OpenAIは2025年11月13日、「ChatGPT」にグループチャット機能の試験運用を開始した。対象は日本、ニュージーランド、韓国、台湾で、ChatGPTのFree、Go、Plus、Pro各プランのログインユーザー向け。
最大20人が同時に参加できる。個人のChatGPTメモリはグループチャットに共有されず新たに記録もされない。開始や参加は新規・既存チャット右上の人物アイコンから可能で、リンクを共有して直接招待する。
プロフィール設定やグループ管理ができ、カスタムインストラクションも利用可能。未成年利用時は自動でセンシティブコンテンツの露出が低減され、保護者はペアレンタルコントロールで機能を無効化できる。応答モデルはGPT-5.1 Autoである。
From:
Piloting group chats in ChatGPT – OpenAI
【編集部解説】
ChatGPTのグループチャット機能は、OpenAIが協働作業や意思決定支援、創造的アイデアの出し合いを目的として、2025年11月に日本など4カ国で先行導入した新しいサービスです。最大20人が同時に参加でき、プライベートチャットの記録やメモリが外部に漏れることなく安心して利用できる仕組みが設計されています。
この新機能の最大の魅力は、AIによるファシリテーションが加わることで、従来のチャットやグループウェアでは得られなかった合意形成や情報整理、さらには迅速な意思決定が期待できる点です。たとえば複数人でのプロジェクト議論やグループ学習の現場で、AIが即座に要約や議事録生成、アイデアの具体化などをサポートできるところに新しさがあります。また、画像生成やファイル共有、リンクを用いた容易な招待も、実際の利用シーンを広げるポイントです。
一方で、AIによる情報整理や提案が主導的となりすぎる場合、グループ内の意見が同質化したり、特定のユーザー意見が希薄化するリスクも無視できません。さらに、未成年ユーザーのセンシティブコンテンツ制御や招待制限など、社会的責任を担保する仕組みも重要です。グループ運営上でのAIの役割や権限設定、パーソナリゼーションの幅といった課題には、今後実践を重ねながら調整や改良が期待されます。
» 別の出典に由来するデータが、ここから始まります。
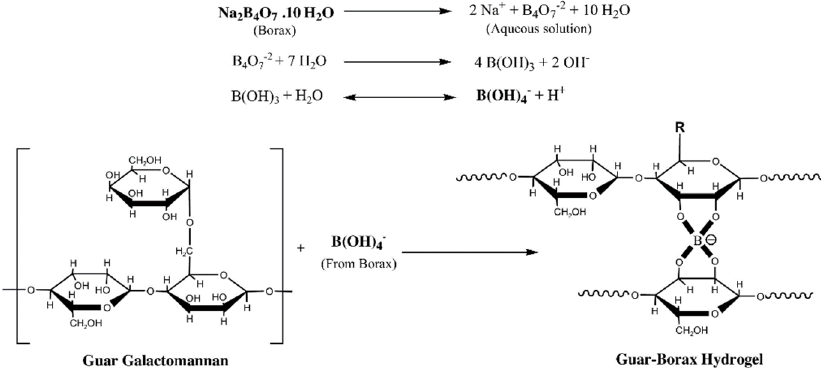
Figure 5. Borax crosslinked guar gum hydrogels [60].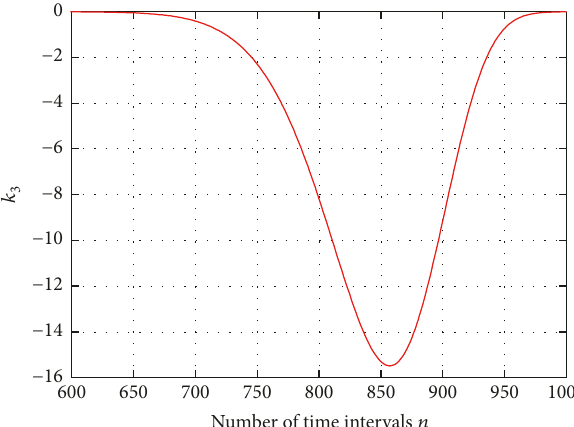
Figure 10: Sensitivity with respect to 𝛽(𝑁 𝑖 )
テクノロジーの進化が組織やコミュニティの意思決定フローに及ぼす影響は大きく、今回のパイロットは「ヒューマン×AIコラボレーション」のあり方を示す未来型グループチャットの試金石です。読者の皆さんにとっては、今後の新しい働き方や学びの環境設計を考える上で参考になるトピックといえるでしょう。
【用語解説】
グループチャット
複数人が同じ会話ルームで同時にコミュニケーションを行う仕組みのこと。
GPT-5.1 Auto
OpenAIが開発したAIモデル群の中で最適なモデルを自動的に選択し、ユーザーのニーズに応じて応答する機能。
パーソナライズ画像
各ユーザーのプロフィール写真などを組み合わせて生成される個別対応型の画像コンテンツ。
ペアレンタルコントロール
保護者が未成年ユーザーの利用を監督・制限できる機能のこと。
【参考リンク】
OpenAI(外部)
OpenAIは人工知能・生成AI技術の研究・開発を行う企業。ChatGPTなど先端AIプロダクトを展開している。
ChatGPT(外部)
OpenAIが提供する会話型AIサービス。様々な用途・作業支援に対応する。
ChatGPT Group Chatsヘルプ(外部)
ChatGPTのグループチャット機能に関する公式ヘルプガイド。利用方法や仕様を解説している。
【参考記事】
ChatGPT launches pilot group chats across Japan, New Zealand, South Korea, and Taiwan – TechCrunch(外部)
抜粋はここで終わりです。